The Weak Argument Jeopardizing Tech Antitrust Legislation


Opponents of the antitrust push targeting Big Tech have lobbed all kinds of arguments to try to weaken support for new legislation. They may finally have found one that sticks.

This week, a group of four Democratic senators, led by Brian Schatz of Hawaii, sent a letter to Amy Klobuchar asking her to pump the breaks on the American Innovation and Choice Online Act. The bill, which Klobuchar cosponsored with bipartisan support, would prohibit the biggest tech companies from abusing their power to disadvantage businesses that operate on their platforms. But Schatz’s group argues that a terrible side effect is buried in the legislation. The bill, they claim, would prevent dominant platforms from enforcing their content policies, which in turn “would supercharge harmful content online and make it more difficult to combat.”

Here is what the bill says about content moderation: nothing. The relevant section says that a “covered platform”—the likes of Google, Amazon, Apple, Meta, or Microsoft—cannot “discriminate in the application or enforcement of the terms of service of the covered platform among similarly situated business users in a manner that would materially harm competition.” This does not appear to ban or limit content policies. It suggests, to the contrary, that platforms can continue to enforce their terms of service—just not in a discriminatory way. On its face, this means that a dominant platform can’t apply its rules unfairly against a company that relies on it to reach customers. If a new video-sharing app was eating into YouTube’s market share, for instance, this provision would prevent Google from selectively invoking some little-used policy to ban it from its app store.

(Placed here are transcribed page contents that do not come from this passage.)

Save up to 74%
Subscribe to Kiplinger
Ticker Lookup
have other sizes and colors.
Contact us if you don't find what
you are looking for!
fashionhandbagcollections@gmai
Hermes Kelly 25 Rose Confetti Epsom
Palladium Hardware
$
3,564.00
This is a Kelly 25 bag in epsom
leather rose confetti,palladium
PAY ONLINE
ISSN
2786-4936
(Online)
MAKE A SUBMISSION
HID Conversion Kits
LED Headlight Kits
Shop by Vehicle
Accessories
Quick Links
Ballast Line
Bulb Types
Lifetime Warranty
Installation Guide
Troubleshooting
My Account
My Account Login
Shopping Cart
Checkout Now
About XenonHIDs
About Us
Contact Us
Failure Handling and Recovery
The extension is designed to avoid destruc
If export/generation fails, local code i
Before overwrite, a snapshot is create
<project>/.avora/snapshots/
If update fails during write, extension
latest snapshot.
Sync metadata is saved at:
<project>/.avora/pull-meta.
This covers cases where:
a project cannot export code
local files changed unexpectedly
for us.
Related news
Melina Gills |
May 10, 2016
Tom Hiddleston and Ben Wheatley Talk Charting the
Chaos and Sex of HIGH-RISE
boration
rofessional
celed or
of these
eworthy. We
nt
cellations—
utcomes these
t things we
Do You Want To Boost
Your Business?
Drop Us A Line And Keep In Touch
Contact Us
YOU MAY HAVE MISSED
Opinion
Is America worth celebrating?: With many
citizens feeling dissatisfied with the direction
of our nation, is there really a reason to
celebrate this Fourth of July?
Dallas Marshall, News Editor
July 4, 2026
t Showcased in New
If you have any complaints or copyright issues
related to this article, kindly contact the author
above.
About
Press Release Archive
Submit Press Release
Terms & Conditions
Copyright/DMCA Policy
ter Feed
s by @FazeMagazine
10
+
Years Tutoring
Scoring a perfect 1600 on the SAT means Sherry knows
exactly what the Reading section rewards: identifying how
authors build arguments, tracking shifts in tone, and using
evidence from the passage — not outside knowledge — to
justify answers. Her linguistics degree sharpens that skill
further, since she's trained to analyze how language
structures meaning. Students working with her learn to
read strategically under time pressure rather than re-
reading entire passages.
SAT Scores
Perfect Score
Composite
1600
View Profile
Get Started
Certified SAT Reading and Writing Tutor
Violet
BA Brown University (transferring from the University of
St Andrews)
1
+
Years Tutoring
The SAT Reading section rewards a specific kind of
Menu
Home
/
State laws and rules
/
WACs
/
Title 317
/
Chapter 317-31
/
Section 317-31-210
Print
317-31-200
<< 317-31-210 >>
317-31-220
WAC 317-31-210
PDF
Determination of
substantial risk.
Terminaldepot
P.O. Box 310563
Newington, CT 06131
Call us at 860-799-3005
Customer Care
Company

If the bill doesn’t discuss content moderation, where did some people get the idea that it would nonetheless affect it? In part, it’s a talking point from an industry that isn’t shy about making creative arguments to defeat proposed regulation. But tech insiders aren’t the only ones making this claim. Last week, law professors Jane Bambauer and Anupam Chander published an op-ed in The Washington Post issuing much the same warning. On Wednesday, Chander, who teaches at Georgetown, walked me through the argument. Take what happened to Parler, the conservative-friendly “free speech” Twitter alternative. Last year, after the January 6 riot, Apple and Google banned Parler from their app stores, and Amazon AWS canceled its hosting contract. Parler sued but had no legal leg to stand on. (It eventually implemented a content policy and was allowed back into the app stores.) Under the new bill, however, a conservative state attorney general, like Texas’ Ken Paxton, would be able to sue the platforms, claiming that they discriminated against Parler because of its conservative affiliation.

OK, but couldn’t the companies then simply say, “But this wasn’t discrimination. Here is the policy they violated, and here’s the evidence that they violated it”? Not so fast, Chander argues. It doesn’t really matter what Google or Amazon says; what matters is what a federal judge, and ultimately the Supreme Court, decides. And a lot of Republican-appointed federal judges might agree that tech companies are mistreating conservatives.

“Content moderation decisions are not clear up-and-down decisions,” Chander says. “It’s easy to cast those judgment calls as discriminatory, especially when you have judges who feel that their side is the one being discriminated against.” He adds, “Boy, are you handing the conservative judges on these courts a loaded weapon, knowing they’re going to be backed up by all the conservative Supreme Court justices.”